(RECORDS FOR THIS EXERCISE)
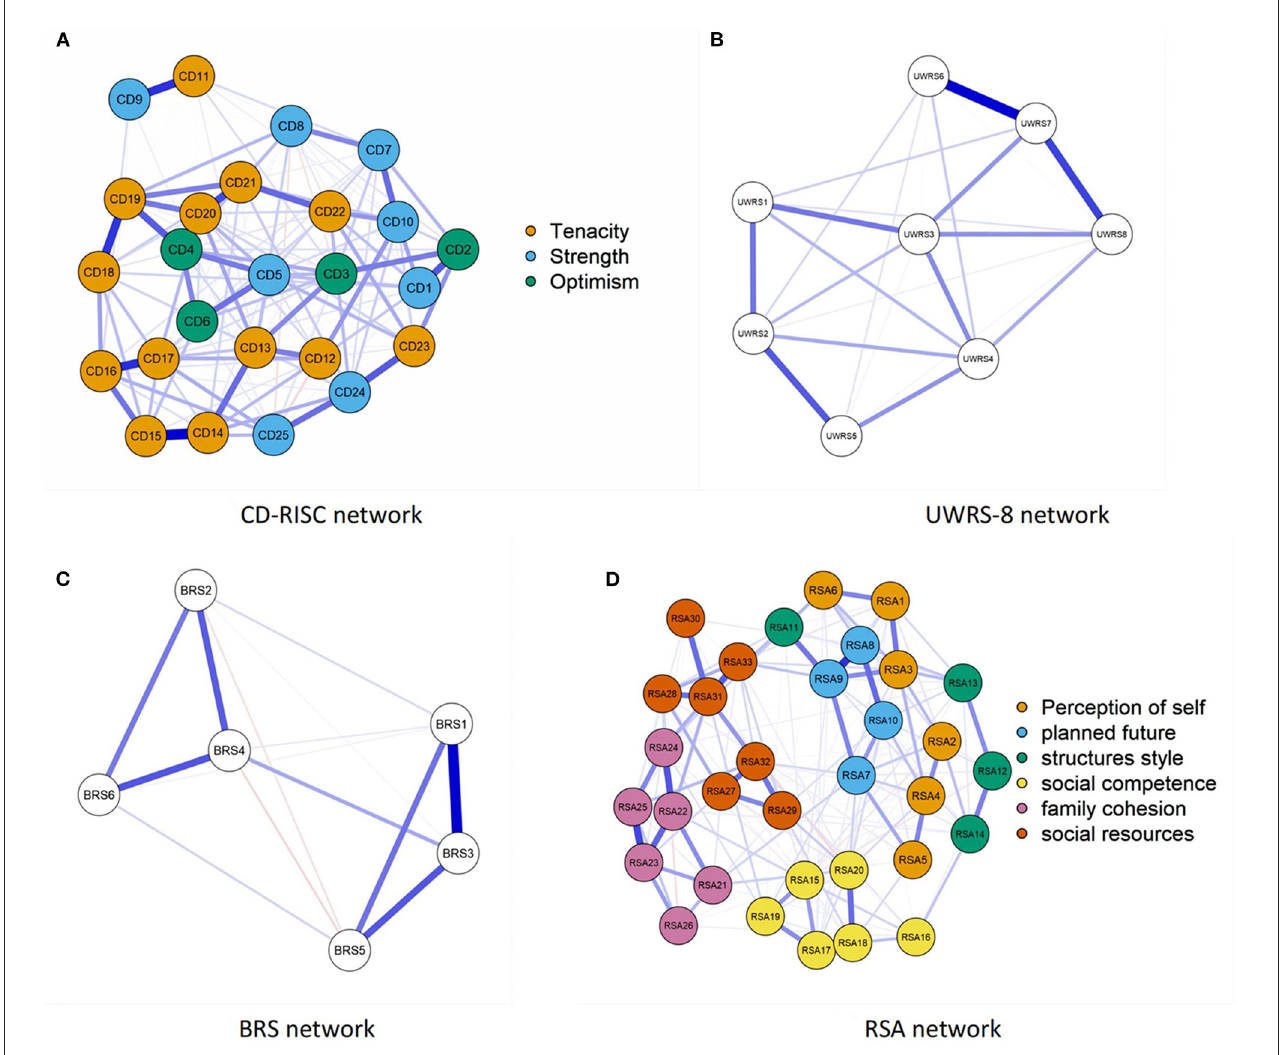
FIGURE1 Structure of factors’ network of resilience as measured by four single scales. (A) CD-RISC network. (B) UWRS-8 network. (C) BRS network. (D) RSA network.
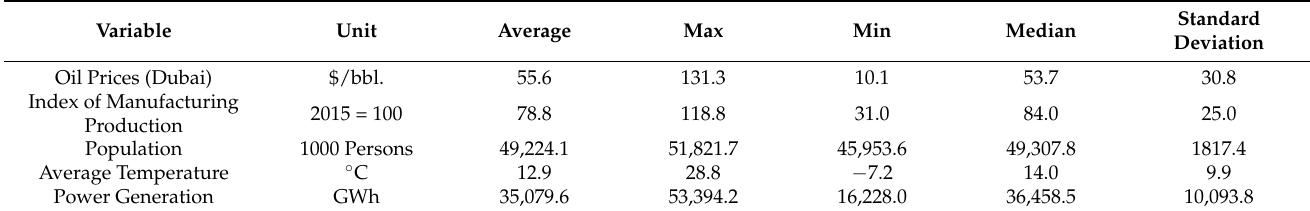
Table 4. Basic statistics of independent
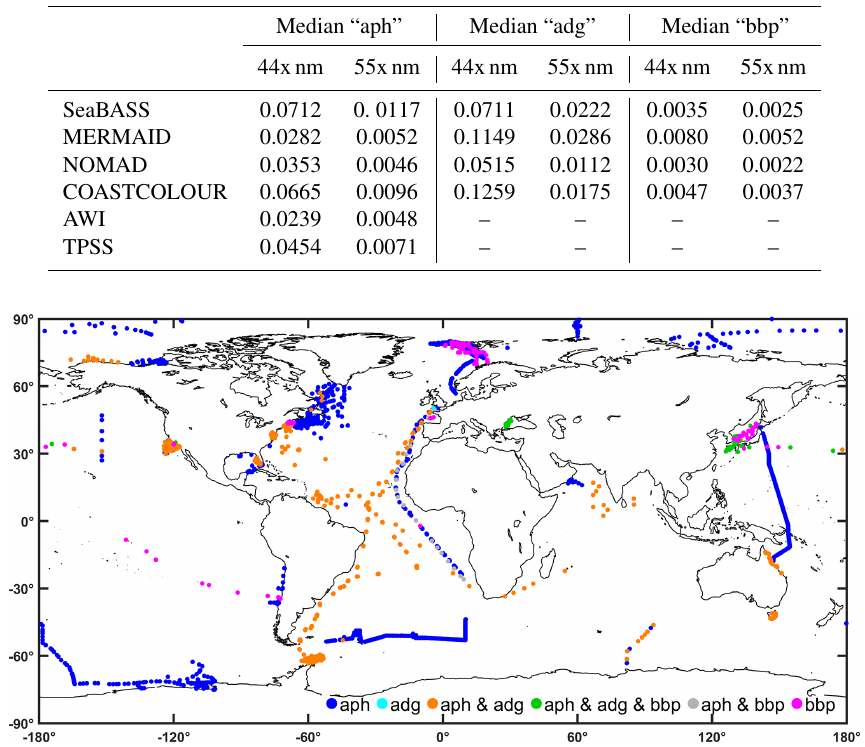
Figure 14. Global distribution of observations of inherent optical properties (algal pigment absorption coefficient “aph”, detrital plus CDOM absorption coefficient “adg”, and particle backscattering coefficient “bbp”) in the final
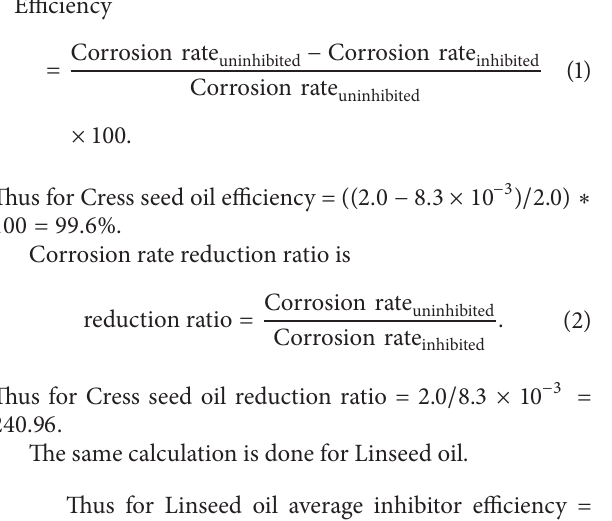
Figure 2: (a) Corrosion rate versus time by linear polarization measurements for uninhibited carbon steel coupon in stirred aerated seawater. (b) Corrosion rate versus time by linear polarization measurements for inhibited carbon steel coupon in stirred aerated seawater. Cress seed oil derived inhibitor at 1000ppm concentration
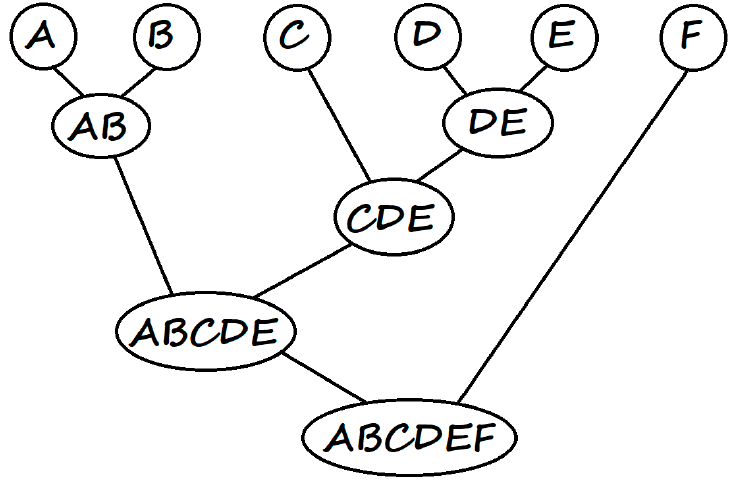
Figure 4. Hierarchical clustering.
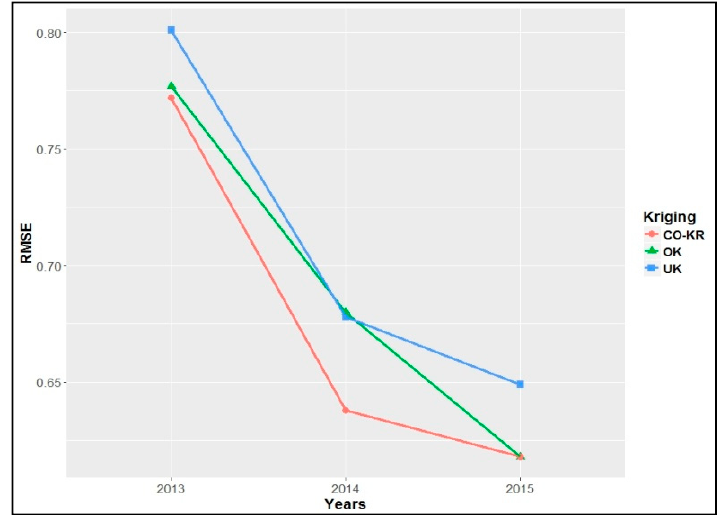
Figure 10. Root mean square error (RMSE) of the predictions between the training set and the test set for each year for ln(Fe).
(End RECORDS FOR THIS EXERCISE)
Your answer must be an exact copy of the entries above, with no pictures in it.

FIGURE1 Structure of factors’ network of resilience as measured by four single scales. (A) CD-RISC network. (B) UWRS-8 network. (C) BRS network. (D) RSA network.
Table 4. Basic statistics of independent
Figure 14. Global distribution of observations of inherent optical properties (algal pigment absorption coefficient “aph”, detrital plus CDOM absorption coefficient “adg”, and particle backscattering coefficient “bbp”) in the final
Figure 2: (a) Corrosion rate versus time by linear polarization measurements for uninhibited carbon steel coupon in stirred aerated seawater. (b) Corrosion rate versus time by linear polarization measurements for inhibited carbon steel coupon in stirred aerated seawater. Cress seed oil derived inhibitor at 1000ppm concentration
Figure 4. Hierarchical clustering.
Figure 10. Root mean square error (RMSE) of the predictions between the training set and the test set for each year for ln(Fe).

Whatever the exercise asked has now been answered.